Ландлер горячо обнял обеих.
— Не падайте духом, — ободрил он их. — Завтра в Вене мы будем вместе.
Илона больше не противилась, покорно пошла к автомобилю, то и дело заглядывая в лицо мужу. Она была готова, порвав со всей прежней жизнью, в летнем платьице, налегке отправиться на чужбину. Ландлер погладил бронзово-золотистую и белокурую головы, попросил Терека посидеть с Илоной и Бёже на вокзале до отправления поезда, а Эрнё — поскорей вернуться сюда, чтобы помочь ему в работе.

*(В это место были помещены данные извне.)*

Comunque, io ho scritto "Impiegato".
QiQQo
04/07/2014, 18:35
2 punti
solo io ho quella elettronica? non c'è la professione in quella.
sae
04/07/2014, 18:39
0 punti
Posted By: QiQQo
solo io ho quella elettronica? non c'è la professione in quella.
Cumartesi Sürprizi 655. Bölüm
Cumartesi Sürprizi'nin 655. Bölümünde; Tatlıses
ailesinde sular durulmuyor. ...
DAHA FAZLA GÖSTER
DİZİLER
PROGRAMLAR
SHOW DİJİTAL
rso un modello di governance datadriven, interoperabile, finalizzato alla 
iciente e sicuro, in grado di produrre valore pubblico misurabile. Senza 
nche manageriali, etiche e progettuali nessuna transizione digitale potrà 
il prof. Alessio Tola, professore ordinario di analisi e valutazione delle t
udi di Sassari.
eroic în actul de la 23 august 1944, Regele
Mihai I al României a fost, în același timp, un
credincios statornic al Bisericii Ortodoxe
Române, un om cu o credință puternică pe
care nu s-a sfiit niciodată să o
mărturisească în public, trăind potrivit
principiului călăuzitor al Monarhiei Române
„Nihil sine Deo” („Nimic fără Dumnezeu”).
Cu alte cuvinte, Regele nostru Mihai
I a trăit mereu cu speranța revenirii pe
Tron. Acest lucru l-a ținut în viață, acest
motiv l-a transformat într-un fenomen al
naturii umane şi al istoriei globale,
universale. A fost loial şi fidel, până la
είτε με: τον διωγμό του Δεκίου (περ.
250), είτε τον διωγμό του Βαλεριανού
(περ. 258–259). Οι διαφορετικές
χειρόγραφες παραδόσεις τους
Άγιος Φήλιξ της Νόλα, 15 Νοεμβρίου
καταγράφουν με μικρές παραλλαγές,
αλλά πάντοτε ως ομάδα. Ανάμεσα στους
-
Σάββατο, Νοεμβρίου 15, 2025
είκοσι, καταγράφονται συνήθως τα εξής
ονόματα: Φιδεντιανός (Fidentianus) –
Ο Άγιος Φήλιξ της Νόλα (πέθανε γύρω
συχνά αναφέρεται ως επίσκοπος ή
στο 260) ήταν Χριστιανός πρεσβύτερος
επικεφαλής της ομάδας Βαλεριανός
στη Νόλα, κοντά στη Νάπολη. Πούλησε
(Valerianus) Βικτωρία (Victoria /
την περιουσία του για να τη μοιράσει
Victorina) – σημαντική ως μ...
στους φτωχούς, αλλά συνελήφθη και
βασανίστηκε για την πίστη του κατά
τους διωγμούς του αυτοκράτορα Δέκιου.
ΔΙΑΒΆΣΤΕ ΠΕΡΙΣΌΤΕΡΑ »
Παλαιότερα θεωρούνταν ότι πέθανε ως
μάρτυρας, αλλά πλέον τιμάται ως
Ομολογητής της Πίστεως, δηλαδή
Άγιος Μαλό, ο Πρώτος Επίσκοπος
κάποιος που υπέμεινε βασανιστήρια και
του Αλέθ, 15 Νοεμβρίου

И потом снова взялся за дело: давал разные указания, советы тем, кто должен бежать, но кому Австрия отказала в убежище; совещался с Отто Корвином, которому предстояло подготовить на родине почву для возвращения эмигрантов. Несколько раз ему приходилось выезжать из Дома Советов то к Хаубриху, военному министру «профсоюзного» правительства, чтобы проинформировать его о положении на фронте, то к Пейеру, министру внутренних дел, чтобы передать ему сейф наркомата, потом он снова возвращался к своим партийным делам.
Каждый раз перед Домом Советов он видел толпу элегантно одетых людей, лощеных молодчиков. За плотным кольцом бойцов-ленинцев они все наглей шумели и задирались.